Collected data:
-*-*-

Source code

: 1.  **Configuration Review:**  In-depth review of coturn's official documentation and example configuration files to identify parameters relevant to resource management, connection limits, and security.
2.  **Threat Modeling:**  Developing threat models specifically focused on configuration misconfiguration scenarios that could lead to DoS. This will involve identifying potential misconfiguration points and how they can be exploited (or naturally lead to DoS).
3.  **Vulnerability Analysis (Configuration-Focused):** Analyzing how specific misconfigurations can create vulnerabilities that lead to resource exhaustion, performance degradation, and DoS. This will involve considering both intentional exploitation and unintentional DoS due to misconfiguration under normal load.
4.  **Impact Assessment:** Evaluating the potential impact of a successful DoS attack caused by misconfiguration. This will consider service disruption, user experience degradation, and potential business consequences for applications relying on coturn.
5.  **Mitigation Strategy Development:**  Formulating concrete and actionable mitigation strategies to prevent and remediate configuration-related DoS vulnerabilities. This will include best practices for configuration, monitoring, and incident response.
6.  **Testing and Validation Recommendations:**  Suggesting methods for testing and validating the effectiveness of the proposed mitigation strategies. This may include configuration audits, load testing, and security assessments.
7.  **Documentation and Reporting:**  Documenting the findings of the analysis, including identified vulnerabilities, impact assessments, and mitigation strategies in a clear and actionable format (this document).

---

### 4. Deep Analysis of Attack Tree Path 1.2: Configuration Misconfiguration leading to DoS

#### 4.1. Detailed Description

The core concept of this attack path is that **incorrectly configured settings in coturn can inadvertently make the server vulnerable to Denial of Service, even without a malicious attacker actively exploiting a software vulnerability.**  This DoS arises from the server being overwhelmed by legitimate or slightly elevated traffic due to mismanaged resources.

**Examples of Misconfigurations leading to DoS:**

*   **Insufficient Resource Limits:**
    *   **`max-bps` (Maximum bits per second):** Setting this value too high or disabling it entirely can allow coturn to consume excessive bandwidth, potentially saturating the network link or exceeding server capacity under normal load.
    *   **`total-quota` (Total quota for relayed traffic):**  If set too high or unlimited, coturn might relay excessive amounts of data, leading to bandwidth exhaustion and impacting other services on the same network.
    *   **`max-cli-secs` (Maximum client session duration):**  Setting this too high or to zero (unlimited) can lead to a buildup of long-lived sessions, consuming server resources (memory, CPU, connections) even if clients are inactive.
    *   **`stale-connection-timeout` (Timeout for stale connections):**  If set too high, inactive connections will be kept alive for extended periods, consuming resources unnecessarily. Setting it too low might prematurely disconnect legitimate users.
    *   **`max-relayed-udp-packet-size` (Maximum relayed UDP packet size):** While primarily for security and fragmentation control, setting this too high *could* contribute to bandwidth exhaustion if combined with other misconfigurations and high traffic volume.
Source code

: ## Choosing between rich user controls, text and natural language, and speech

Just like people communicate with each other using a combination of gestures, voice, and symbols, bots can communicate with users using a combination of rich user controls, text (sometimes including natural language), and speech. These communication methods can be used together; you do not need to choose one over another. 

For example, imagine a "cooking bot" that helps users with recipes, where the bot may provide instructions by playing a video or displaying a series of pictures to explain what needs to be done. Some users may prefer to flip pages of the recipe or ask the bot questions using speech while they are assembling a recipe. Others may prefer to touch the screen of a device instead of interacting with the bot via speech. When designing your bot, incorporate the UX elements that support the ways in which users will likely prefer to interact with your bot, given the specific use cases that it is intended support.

-*-*-

## What to work on
Set down each line from the line containing "Just like people" through the final line of the data, exactly and with nothing added.

## Completed task
Just like people communicate with each other using a combination of gestures, voice, and symbols, bots can communicate with users using a combination of rich user controls, text (sometimes including natural language), and speech. These communication methods can be used together; you do not need to choose one over another. 

For example, imagine a "cooking bot" that helps users with recipes, where the bot may provide instructions by playing a video or displaying a series of pictures to explain what needs to be done. Some users may prefer to flip pages of the recipe or ask the bot questions using speech while they are assembling a recipe. Others may prefer to touch the screen of a device instead of interacting with the bot via speech. When designing your bot, incorporate the UX elements that support the ways in which users will likely prefer to interact with your bot, given the specific use cases that it is intended support.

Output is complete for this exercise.